Supplied data -

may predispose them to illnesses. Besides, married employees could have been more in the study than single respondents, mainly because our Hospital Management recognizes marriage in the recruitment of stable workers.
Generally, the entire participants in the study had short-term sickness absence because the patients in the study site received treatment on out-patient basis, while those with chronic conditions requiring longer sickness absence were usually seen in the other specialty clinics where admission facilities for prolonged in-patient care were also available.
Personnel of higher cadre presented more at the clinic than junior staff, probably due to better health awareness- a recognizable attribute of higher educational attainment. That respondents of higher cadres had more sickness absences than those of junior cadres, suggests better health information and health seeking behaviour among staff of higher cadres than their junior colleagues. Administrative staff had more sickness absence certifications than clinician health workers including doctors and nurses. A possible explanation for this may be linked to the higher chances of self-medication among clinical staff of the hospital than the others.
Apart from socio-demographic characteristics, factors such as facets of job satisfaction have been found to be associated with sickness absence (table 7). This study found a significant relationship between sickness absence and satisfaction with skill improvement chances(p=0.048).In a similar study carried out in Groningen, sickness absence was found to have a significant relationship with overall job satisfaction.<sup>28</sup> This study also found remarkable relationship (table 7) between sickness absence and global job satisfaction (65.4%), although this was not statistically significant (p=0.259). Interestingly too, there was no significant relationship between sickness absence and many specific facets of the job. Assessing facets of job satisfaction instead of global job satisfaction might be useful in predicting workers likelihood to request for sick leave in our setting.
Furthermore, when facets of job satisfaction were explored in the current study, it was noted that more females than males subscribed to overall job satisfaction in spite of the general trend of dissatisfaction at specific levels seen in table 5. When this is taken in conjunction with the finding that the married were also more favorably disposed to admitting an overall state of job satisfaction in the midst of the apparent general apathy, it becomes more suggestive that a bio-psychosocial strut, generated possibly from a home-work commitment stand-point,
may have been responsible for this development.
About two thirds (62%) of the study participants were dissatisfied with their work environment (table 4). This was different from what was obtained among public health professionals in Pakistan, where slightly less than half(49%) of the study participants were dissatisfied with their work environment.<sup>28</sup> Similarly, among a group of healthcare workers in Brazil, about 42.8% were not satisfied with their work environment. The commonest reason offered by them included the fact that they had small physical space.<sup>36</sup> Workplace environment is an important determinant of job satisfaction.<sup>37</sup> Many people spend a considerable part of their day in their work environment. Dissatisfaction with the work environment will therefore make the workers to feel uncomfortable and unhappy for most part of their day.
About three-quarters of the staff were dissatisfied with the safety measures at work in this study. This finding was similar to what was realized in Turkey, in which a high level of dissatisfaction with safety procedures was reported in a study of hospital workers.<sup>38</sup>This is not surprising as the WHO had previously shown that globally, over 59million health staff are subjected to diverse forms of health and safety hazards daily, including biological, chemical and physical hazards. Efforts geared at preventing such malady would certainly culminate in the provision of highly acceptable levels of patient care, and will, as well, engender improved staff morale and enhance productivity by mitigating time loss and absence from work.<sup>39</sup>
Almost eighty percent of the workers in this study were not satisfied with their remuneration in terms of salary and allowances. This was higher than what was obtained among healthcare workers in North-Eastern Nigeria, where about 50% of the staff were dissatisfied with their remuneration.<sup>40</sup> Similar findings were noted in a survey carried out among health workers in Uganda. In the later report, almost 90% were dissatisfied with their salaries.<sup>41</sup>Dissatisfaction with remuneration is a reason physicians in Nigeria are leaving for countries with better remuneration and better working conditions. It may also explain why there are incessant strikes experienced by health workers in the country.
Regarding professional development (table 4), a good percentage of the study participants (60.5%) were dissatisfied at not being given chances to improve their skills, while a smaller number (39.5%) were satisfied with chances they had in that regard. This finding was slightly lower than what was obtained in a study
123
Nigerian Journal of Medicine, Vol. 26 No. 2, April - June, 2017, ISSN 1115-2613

Work to be completed -
Reproduce the material precisely, including every line.

Answer space -
may predispose them to illnesses. Besides, married employees could have been more in the study than single respondents, mainly because our Hospital Management recognizes marriage in the recruitment of stable workers.
Generally, the entire participants in the study had short-term sickness absence because the patients in the study site received treatment on out-patient basis, while those with chronic conditions requiring longer sickness absence were usually seen in the other specialty clinics where admission facilities for prolonged in-patient care were also available.
Personnel of higher cadre presented more at the clinic than junior staff, probably due to better health awareness- a recognizable attribute of higher educational attainment. That respondents of higher cadres had more sickness absences than those of junior cadres, suggests better health information and health seeking behaviour among staff of higher cadres than their junior colleagues. Administrative staff had more sickness absence certifications than clinician health workers including doctors and nurses. A possible explanation for this may be linked to the higher chances of self-medication among clinical staff of the hospital than the others.
Apart from socio-demographic characteristics, factors such as facets of job satisfaction have been found to be associated with sickness absence (table 7). This study found a significant relationship between sickness absence and satisfaction with skill improvement chances(p=0.048).In a similar study carried out in Groningen, sickness absence was found to have a significant relationship with overall job satisfaction.<sup>28</sup> This study also found remarkable relationship (table 7) between sickness absence and global job satisfaction (65.4%), although this was not statistically significant (p=0.259). Interestingly too, there was no significant relationship between sickness absence and many specific facets of the job. Assessing facets of job satisfaction instead of global job satisfaction might be useful in predicting workers likelihood to request for sick leave in our setting.
Furthermore, when facets of job satisfaction were explored in the current study, it was noted that more females than males subscribed to overall job satisfaction in spite of the general trend of dissatisfaction at specific levels seen in table 5. When this is taken in conjunction with the finding that the married were also more favorably disposed to admitting an overall state of job satisfaction in the midst of the apparent general apathy, it becomes more suggestive that a bio-psychosocial strut, generated possibly from a home-work commitment stand-point,
may have been responsible for this development.
About two thirds (62%) of the study participants were dissatisfied with their work environment (table 4). This was different from what was obtained among public health professionals in Pakistan, where slightly less than half(49%) of the study participants were dissatisfied with their work environment.<sup>28</sup> Similarly, among a group of healthcare workers in Brazil, about 42.8% were not satisfied with their work environment. The commonest reason offered by them included the fact that they had small physical space.<sup>36</sup> Workplace environment is an important determinant of job satisfaction.<sup>37</sup> Many people spend a considerable part of their day in their work environment. Dissatisfaction with the work environment will therefore make the workers to feel uncomfortable and unhappy for most part of their day.
About three-quarters of the staff were dissatisfied with the safety measures at work in this study. This finding was similar to what was realized in Turkey, in which a high level of dissatisfaction with safety procedures was reported in a study of hospital workers.<sup>38</sup>This is not surprising as the WHO had previously shown that globally, over 59million health staff are subjected to diverse forms of health and safety hazards daily, including biological, chemical and physical hazards. Efforts geared at preventing such malady would certainly culminate in the provision of highly acceptable levels of patient care, and will, as well, engender improved staff morale and enhance productivity by mitigating time loss and absence from work.<sup>39</sup>
Almost eighty percent of the workers in this study were not satisfied with their remuneration in terms of salary and allowances. This was higher than what was obtained among healthcare workers in North-Eastern Nigeria, where about 50% of the staff were dissatisfied with their remuneration.<sup>40</sup> Similar findings were noted in a survey carried out among health workers in Uganda. In the later report, almost 90% were dissatisfied with their salaries.<sup>41</sup>Dissatisfaction with remuneration is a reason physicians in Nigeria are leaving for countries with better remuneration and better working conditions. It may also explain why there are incessant strikes experienced by health workers in the country.
Regarding professional development (table 4), a good percentage of the study participants (60.5%) were dissatisfied at not being given chances to improve their skills, while a smaller number (39.5%) were satisfied with chances they had in that regard. This finding was slightly lower than what was obtained in a study
123
Nigerian Journal of Medicine, Vol. 26 No. 2, April - June, 2017, ISSN 1115-2613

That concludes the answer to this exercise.